7.2 TRICARE will not cost-share
any complication resulting from the initial surgery, including band-related
complications, for those patients who surgeries were performed prior
to the effective date of coverage. If, however, a complication results
from a separate medical condition, benefits shall be allowed for
the otherwise covered treatment. A separate medical condition exists
when it causes a systemic effect, or occurs in a different body
system from the noncovered treatment.
7.3 Documentation
must be submitted that gives the patient’s history and shows that
the patient met or would have met the criteria for the morbid obesity
benefit at the time of surgery. The contractor shall conduct a medical
review to assure compliance with
paragraph 4.1. Where necessary, additional clinical
documentation shall be obtained as part of this review.
8.0 EXCLUSIONS
8.1 Nonsurgical
treatment related to obesity, morbid obesity, or weight reduction
(e.g., weight control services, weight control/loss programs, exercise
programs, food supplements, weight loss drugs, etc.).

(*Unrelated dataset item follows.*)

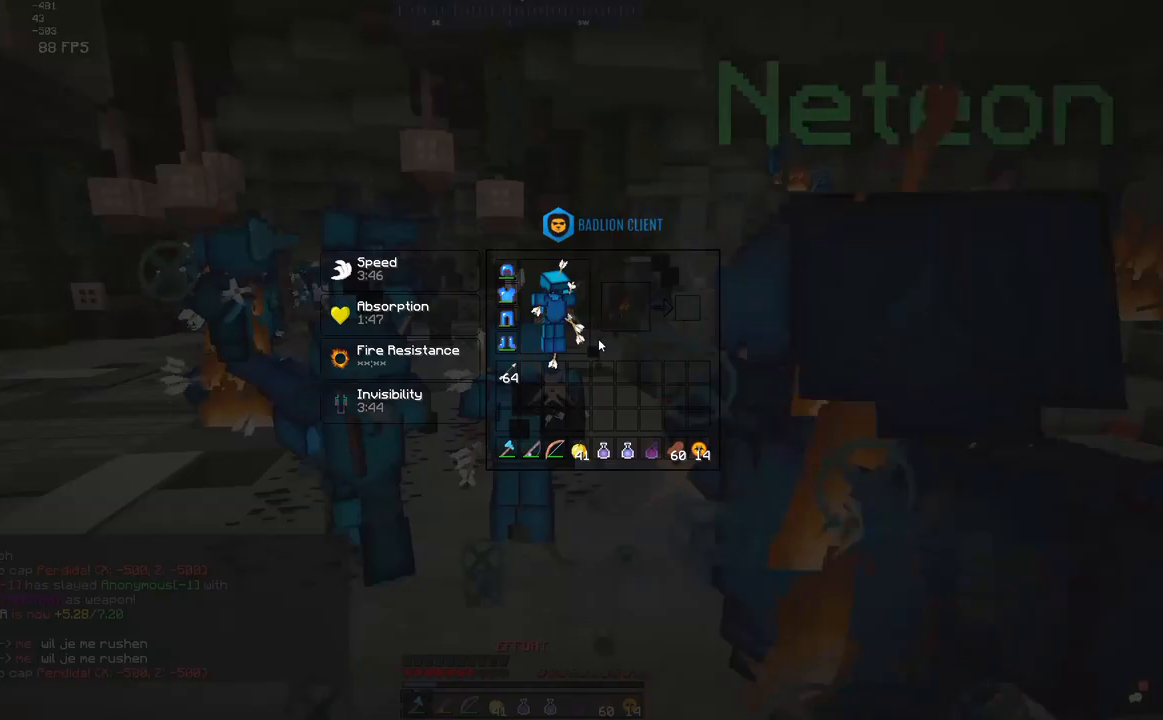
{"keys": ["w"], "mouse": [], "events": [[250, "w", "down"], [400, "mouse_left", "down"], [467, "mouse_left", "up"]]}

8.2 Redundant skin surgery when
performed solely for the purpose of improving appearance or to treat
psychological symptomatology or psychosocial complaints related
to one’s appearance.
8.3 Gastric bubble or balloon for
treatment of morbid obesity is unproven.
8.4 Gastric wrapping/open gastric
banding for treatment of the morbid obesity is unproven.
8.5 Unlisted CPT procedure codes
43659 (laparoscopy procedure, stomach); 43999 (open procedure, stomach);
and 49329 (laparoscopy procedure, abdomen, peritoneum and omentum)
for gastric bypass procedures.
9.0 EFFECTIVE Dates
9.1 Laparoscopic
surgical procedure for gastric bypass and gastric stapling (gastroplasty), including
vertical banded gastroplasty are covered, effective December 2,
2004.
9.2 Laparoscopic adjustable gastric
banding is covered, effective February 1, 2007.